SELECTED EXCERPT start

The West Run Project
In Spring of 2006, the sponsors formed West Run Student Housing Associates, LLC,
(“West Run”) to explore the possibility of developing a student housing project in Morgantown,
WV. The project was a 994 bed facility, comprising 322 two, three, and four-bedroom
apartments located in seventeen (17) three and four-story buildings, in addition to a clubhouse.
West Run retained CBRE/Melody, a real estate broker, for the purpose of securing bank
financing for the project. CBRE/Melody provided prospective lenders with proprietary
information in conjunction with its efforts to secure bank financing. In September of 2006, West
Run selected Sky Bank to provide financing for the project.
Sky Bank agreed to loan West Run $39.975 million, which financing closed on October
5, 2006. As of July 1, 2007, Huntington National Bank (“Huntington”) became the successor-ininterest to Sky Bank’s rights and obligations under the West Run loan transaction by virtue of its
merger with Sky Bank.

SELECTED EXCERPT end

WRITTEN PROBLEM 1: In the West Run project excerpt, which bank did West Run select in September of 2006 to finance the project?
WRITTEN PROBLEM 2: In the West Run project excerpt, write the passage from "The West Run Project" up to and including "to a clubhouse." again, switching "clubhouse" for "fitness center".
WRITTEN PROBLEM 3: List every company or bank named in the West Run project excerpt.
The data that comes next is separate material.

GIVEN INFORMATION start

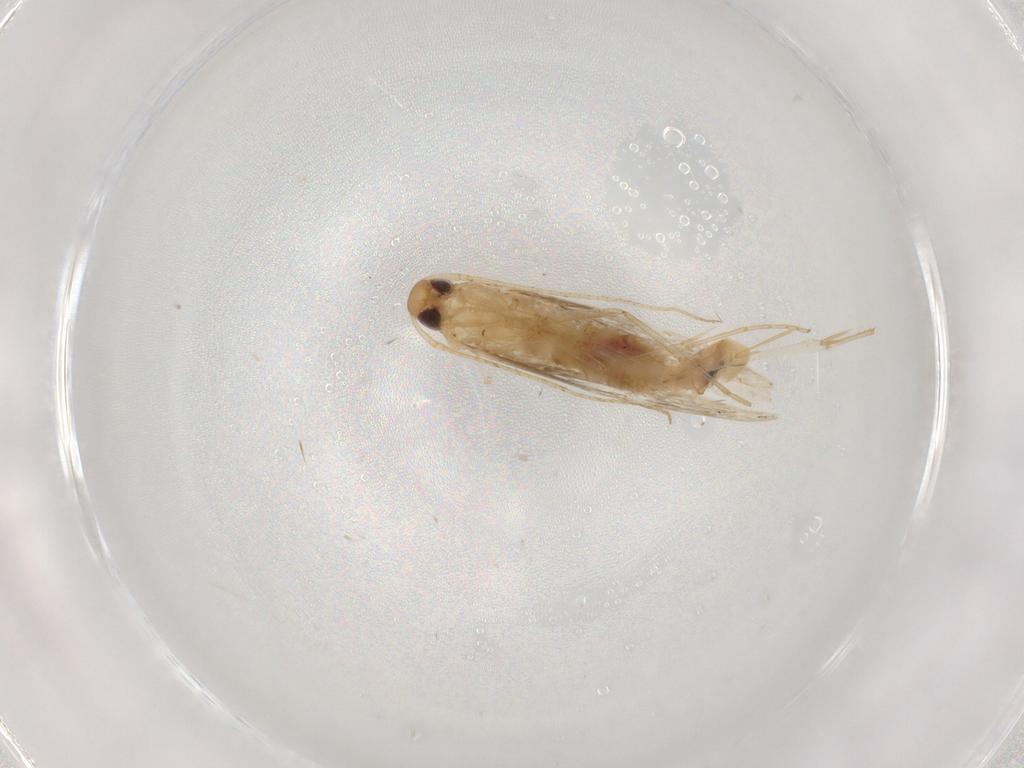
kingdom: Animalia
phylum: Arthropoda
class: Insecta
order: Lepidoptera
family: Cosmopterigidae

GIVEN INFORMATION end

CORRECT OUTPUT 1: Sky Bank

CORRECT OUTPUT 2:
The West Run Project
In Spring of 2006, the sponsors formed West Run Student Housing Associates, LLC,
(“West Run”) to explore the possibility of developing a student housing project in Morgantown,
WV. The project was a 994 bed facility, comprising 322 two, three, and four-bedroom
apartments located in seventeen (17) three and four-story buildings, in addition to a fitness center.

CORRECT OUTPUT 3: West Run Student Housing Associates, LLC; CBRE/Melody; Sky Bank; Huntington National Bank